_Problem requirements_
Find the line containing "left knee: (288, 718)" in the records below. Copy exactly that line and each one after it, ending at the line containing "left shoulder: (1414, 381)", and nothing more.

_Materials provided_

══════

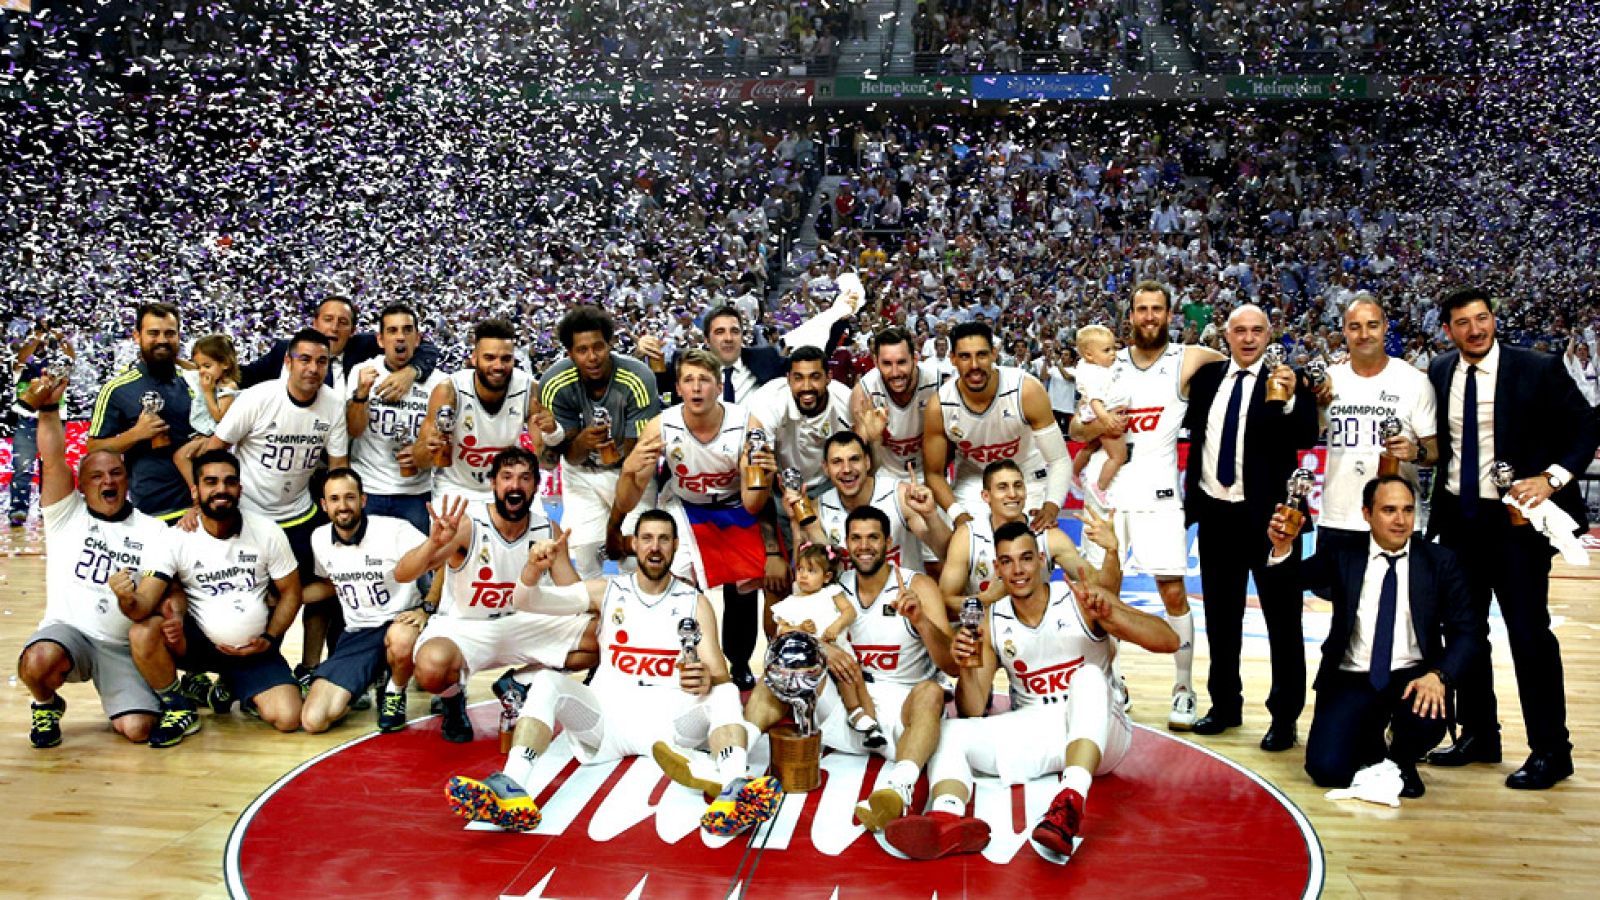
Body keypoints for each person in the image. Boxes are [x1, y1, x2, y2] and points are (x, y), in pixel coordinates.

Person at [443, 512, 779, 836]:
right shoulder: (607, 591)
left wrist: (707, 679)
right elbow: (527, 601)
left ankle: (734, 788)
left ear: (676, 545)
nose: (655, 547)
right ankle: (512, 786)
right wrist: (532, 569)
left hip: (671, 728)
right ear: (634, 544)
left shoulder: (694, 601)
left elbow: (720, 675)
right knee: (546, 681)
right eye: (647, 538)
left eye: (664, 539)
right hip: (605, 723)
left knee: (725, 693)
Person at [656, 506, 959, 838]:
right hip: (841, 709)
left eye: (873, 538)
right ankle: (733, 770)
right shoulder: (833, 584)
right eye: (856, 538)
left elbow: (951, 665)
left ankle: (897, 788)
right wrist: (821, 646)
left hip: (899, 715)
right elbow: (782, 633)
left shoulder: (917, 585)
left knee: (932, 692)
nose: (864, 546)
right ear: (846, 543)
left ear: (888, 542)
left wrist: (920, 620)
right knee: (778, 674)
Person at [887, 523, 1178, 862]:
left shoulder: (1080, 598)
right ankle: (946, 817)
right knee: (951, 731)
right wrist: (966, 665)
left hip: (1101, 731)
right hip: (1040, 726)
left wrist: (1114, 616)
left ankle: (1069, 802)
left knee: (1087, 677)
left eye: (1026, 558)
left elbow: (1168, 640)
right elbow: (972, 708)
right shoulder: (992, 620)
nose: (1018, 570)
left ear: (1041, 560)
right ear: (997, 569)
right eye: (1007, 562)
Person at [1424, 286, 1600, 790]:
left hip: (1517, 525)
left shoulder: (1536, 367)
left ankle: (1552, 751)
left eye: (1482, 318)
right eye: (1463, 322)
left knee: (1528, 635)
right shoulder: (1439, 371)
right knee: (1465, 633)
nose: (1475, 329)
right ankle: (1480, 735)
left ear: (1493, 320)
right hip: (1459, 521)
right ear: (1448, 330)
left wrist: (1551, 479)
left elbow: (1586, 427)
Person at [1263, 476, 1483, 798]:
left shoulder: (1440, 561)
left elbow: (1469, 632)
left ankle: (1401, 758)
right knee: (1327, 770)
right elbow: (1287, 583)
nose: (1400, 520)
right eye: (1389, 510)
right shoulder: (1343, 553)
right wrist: (1283, 548)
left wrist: (1440, 675)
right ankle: (1372, 745)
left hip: (1413, 677)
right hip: (1353, 675)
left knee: (1426, 719)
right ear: (1367, 514)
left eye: (1408, 510)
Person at [1071, 280, 1225, 731]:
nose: (1150, 316)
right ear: (1131, 316)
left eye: (1157, 308)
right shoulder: (1107, 362)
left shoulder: (1186, 358)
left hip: (1158, 491)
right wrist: (1100, 424)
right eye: (1142, 309)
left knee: (1173, 592)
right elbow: (1077, 430)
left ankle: (1183, 688)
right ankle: (1112, 682)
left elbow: (1235, 357)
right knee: (1101, 592)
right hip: (1108, 494)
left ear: (1169, 314)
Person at [1182, 304, 1319, 750]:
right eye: (1239, 330)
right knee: (1221, 620)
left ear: (1269, 334)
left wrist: (1291, 396)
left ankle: (1284, 717)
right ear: (1226, 335)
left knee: (1283, 622)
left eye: (1256, 330)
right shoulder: (1207, 378)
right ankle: (1224, 705)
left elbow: (1305, 435)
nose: (1248, 338)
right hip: (1216, 515)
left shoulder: (1289, 378)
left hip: (1273, 521)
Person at [611, 349, 778, 690]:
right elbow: (629, 496)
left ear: (719, 387)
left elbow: (753, 504)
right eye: (689, 380)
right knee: (676, 584)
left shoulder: (747, 425)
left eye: (704, 380)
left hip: (735, 507)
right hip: (685, 506)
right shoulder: (661, 425)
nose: (697, 387)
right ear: (679, 388)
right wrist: (628, 470)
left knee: (744, 587)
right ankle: (681, 658)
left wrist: (760, 477)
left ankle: (739, 661)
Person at [410, 448, 598, 743]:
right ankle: (453, 701)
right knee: (431, 667)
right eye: (507, 477)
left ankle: (519, 682)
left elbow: (575, 598)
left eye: (525, 478)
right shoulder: (467, 525)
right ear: (493, 484)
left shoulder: (547, 529)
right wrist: (432, 545)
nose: (515, 485)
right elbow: (403, 573)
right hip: (469, 627)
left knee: (603, 634)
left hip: (525, 624)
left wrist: (606, 605)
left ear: (536, 486)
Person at [15, 371, 161, 747]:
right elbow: (52, 460)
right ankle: (46, 704)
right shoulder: (66, 513)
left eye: (115, 474)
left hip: (120, 647)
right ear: (81, 485)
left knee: (138, 730)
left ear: (127, 480)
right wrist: (50, 409)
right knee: (37, 661)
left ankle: (143, 696)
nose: (107, 481)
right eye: (96, 476)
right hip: (70, 634)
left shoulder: (153, 530)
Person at [121, 449, 306, 746]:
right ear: (195, 491)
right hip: (195, 645)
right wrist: (127, 598)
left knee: (288, 718)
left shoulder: (267, 532)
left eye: (229, 482)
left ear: (240, 489)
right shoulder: (175, 538)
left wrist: (270, 638)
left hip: (253, 650)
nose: (221, 489)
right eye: (211, 482)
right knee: (142, 632)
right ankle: (178, 706)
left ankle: (237, 687)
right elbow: (142, 605)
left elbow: (291, 592)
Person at [201, 328, 350, 673]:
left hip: (299, 514)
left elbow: (339, 468)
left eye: (321, 361)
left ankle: (309, 667)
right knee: (251, 604)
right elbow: (214, 450)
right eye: (305, 359)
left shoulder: (332, 404)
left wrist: (339, 514)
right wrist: (201, 504)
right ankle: (243, 673)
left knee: (329, 584)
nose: (313, 368)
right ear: (288, 362)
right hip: (250, 513)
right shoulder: (258, 398)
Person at [301, 469, 456, 734]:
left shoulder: (394, 530)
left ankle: (395, 692)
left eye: (350, 497)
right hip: (358, 633)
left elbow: (445, 561)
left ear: (363, 500)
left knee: (401, 638)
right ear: (324, 505)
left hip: (400, 621)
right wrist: (285, 600)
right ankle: (371, 679)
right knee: (313, 720)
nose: (343, 506)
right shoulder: (319, 539)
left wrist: (427, 607)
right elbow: (329, 585)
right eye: (335, 499)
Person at [538, 305, 663, 577]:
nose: (592, 357)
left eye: (598, 347)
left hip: (630, 470)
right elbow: (567, 457)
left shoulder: (638, 378)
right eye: (582, 350)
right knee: (585, 555)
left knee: (635, 555)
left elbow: (637, 460)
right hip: (582, 473)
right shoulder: (554, 383)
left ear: (610, 344)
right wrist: (583, 441)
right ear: (569, 353)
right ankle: (592, 605)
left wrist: (615, 525)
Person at [1313, 294, 1438, 554]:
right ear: (1344, 330)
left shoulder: (1414, 381)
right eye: (1355, 326)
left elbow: (1434, 452)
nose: (1364, 334)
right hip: (1338, 518)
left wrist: (1416, 453)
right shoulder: (1328, 380)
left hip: (1398, 520)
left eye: (1372, 325)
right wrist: (1314, 405)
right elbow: (1306, 435)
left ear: (1385, 327)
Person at [922, 320, 1071, 535]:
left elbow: (1059, 459)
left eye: (982, 355)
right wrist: (958, 516)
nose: (974, 365)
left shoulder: (1025, 389)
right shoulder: (940, 405)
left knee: (1031, 547)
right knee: (969, 546)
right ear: (952, 358)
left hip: (1026, 476)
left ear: (994, 354)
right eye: (965, 356)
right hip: (975, 480)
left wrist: (1051, 506)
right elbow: (933, 473)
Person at [87, 302, 200, 521]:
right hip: (152, 514)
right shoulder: (117, 389)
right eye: (153, 333)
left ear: (179, 336)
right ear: (137, 336)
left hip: (202, 510)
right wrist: (135, 434)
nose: (162, 340)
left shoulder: (196, 382)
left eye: (170, 333)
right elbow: (93, 448)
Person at [416, 319, 544, 509]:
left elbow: (546, 457)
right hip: (457, 488)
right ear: (474, 358)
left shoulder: (529, 389)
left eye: (506, 359)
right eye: (489, 358)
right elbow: (420, 459)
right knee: (452, 529)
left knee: (544, 529)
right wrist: (429, 448)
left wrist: (551, 436)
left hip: (507, 486)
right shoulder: (450, 390)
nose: (498, 366)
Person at [786, 431, 950, 577]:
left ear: (867, 462)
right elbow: (808, 577)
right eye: (837, 462)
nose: (847, 469)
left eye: (854, 459)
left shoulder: (901, 496)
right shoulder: (816, 510)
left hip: (904, 597)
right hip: (848, 600)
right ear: (826, 468)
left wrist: (930, 515)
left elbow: (945, 553)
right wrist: (796, 524)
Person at [770, 541, 884, 748]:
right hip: (812, 661)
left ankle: (868, 723)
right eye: (800, 569)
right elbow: (781, 630)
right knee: (839, 679)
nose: (803, 575)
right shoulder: (789, 603)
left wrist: (836, 625)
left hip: (839, 649)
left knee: (853, 679)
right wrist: (800, 629)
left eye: (811, 571)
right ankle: (851, 713)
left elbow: (849, 612)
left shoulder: (830, 592)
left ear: (827, 576)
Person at [345, 304, 446, 535]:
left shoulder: (440, 382)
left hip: (416, 492)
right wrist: (361, 395)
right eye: (392, 330)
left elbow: (442, 443)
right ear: (380, 340)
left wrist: (423, 453)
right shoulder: (363, 371)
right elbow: (354, 430)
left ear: (417, 338)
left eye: (407, 330)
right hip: (369, 488)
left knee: (418, 557)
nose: (400, 337)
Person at [239, 295, 441, 402]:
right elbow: (244, 376)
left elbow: (425, 347)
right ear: (314, 324)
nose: (334, 327)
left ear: (353, 331)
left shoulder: (362, 348)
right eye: (328, 319)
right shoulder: (286, 350)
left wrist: (411, 371)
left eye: (343, 322)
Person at [850, 326, 942, 479]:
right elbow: (858, 457)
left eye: (901, 362)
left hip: (930, 471)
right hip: (885, 474)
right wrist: (871, 439)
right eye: (887, 363)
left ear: (915, 359)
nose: (895, 372)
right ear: (876, 362)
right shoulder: (864, 392)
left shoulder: (936, 383)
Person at [8, 321, 72, 527]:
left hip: (54, 419)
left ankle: (49, 507)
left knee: (52, 466)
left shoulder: (58, 362)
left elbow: (71, 359)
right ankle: (18, 510)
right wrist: (37, 337)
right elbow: (21, 358)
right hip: (27, 419)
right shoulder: (20, 362)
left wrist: (61, 338)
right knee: (22, 466)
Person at [1070, 325, 1129, 508]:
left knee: (1091, 446)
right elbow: (1095, 400)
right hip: (1103, 413)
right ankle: (1101, 487)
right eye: (1107, 350)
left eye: (1114, 348)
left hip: (1098, 413)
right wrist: (1106, 420)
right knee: (1118, 456)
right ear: (1089, 355)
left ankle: (1074, 473)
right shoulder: (1093, 374)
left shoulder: (1092, 366)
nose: (1113, 354)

══════

_Answer for this exercise_
left knee: (288, 718)
left shoulder: (267, 532)
left eye: (229, 482)
left ear: (240, 489)
right shoulder: (175, 538)
left wrist: (270, 638)
left hip: (253, 650)
nose: (221, 489)
right eye: (211, 482)
right knee: (142, 632)
right ankle: (178, 706)
left ankle: (237, 687)
right elbow: (142, 605)
left elbow: (291, 592)
Person at [201, 328, 350, 673]:
left hip: (299, 514)
left elbow: (339, 468)
left eye: (321, 361)
left ankle: (309, 667)
right knee: (251, 604)
right elbow: (214, 450)
right eye: (305, 359)
left shoulder: (332, 404)
left wrist: (339, 514)
right wrist: (201, 504)
right ankle: (243, 673)
left knee: (329, 584)
nose: (313, 368)
right ear: (288, 362)
right hip: (250, 513)
right shoulder: (258, 398)
Person at [301, 469, 456, 734]:
left shoulder: (394, 530)
left ankle: (395, 692)
left eye: (350, 497)
right hip: (358, 633)
left elbow: (445, 561)
left ear: (363, 500)
left knee: (401, 638)
right ear: (324, 505)
left hip: (400, 621)
right wrist: (285, 600)
right ankle: (371, 679)
right knee: (313, 720)
nose: (343, 506)
right shoulder: (319, 539)
left wrist: (427, 607)
right elbow: (329, 585)
right eye: (335, 499)
Person at [538, 305, 663, 577]:
nose: (592, 357)
left eye: (598, 347)
left hip: (630, 470)
right elbow: (567, 457)
left shoulder: (638, 378)
right eye: (582, 350)
right knee: (585, 555)
left knee: (635, 555)
left elbow: (637, 460)
right hip: (582, 473)
right shoulder: (554, 383)
left ear: (610, 344)
right wrist: (583, 441)
right ear: (569, 353)
right ankle: (592, 605)
left wrist: (615, 525)
Person at [1313, 294, 1438, 554]:
right ear: (1344, 330)
left shoulder: (1414, 381)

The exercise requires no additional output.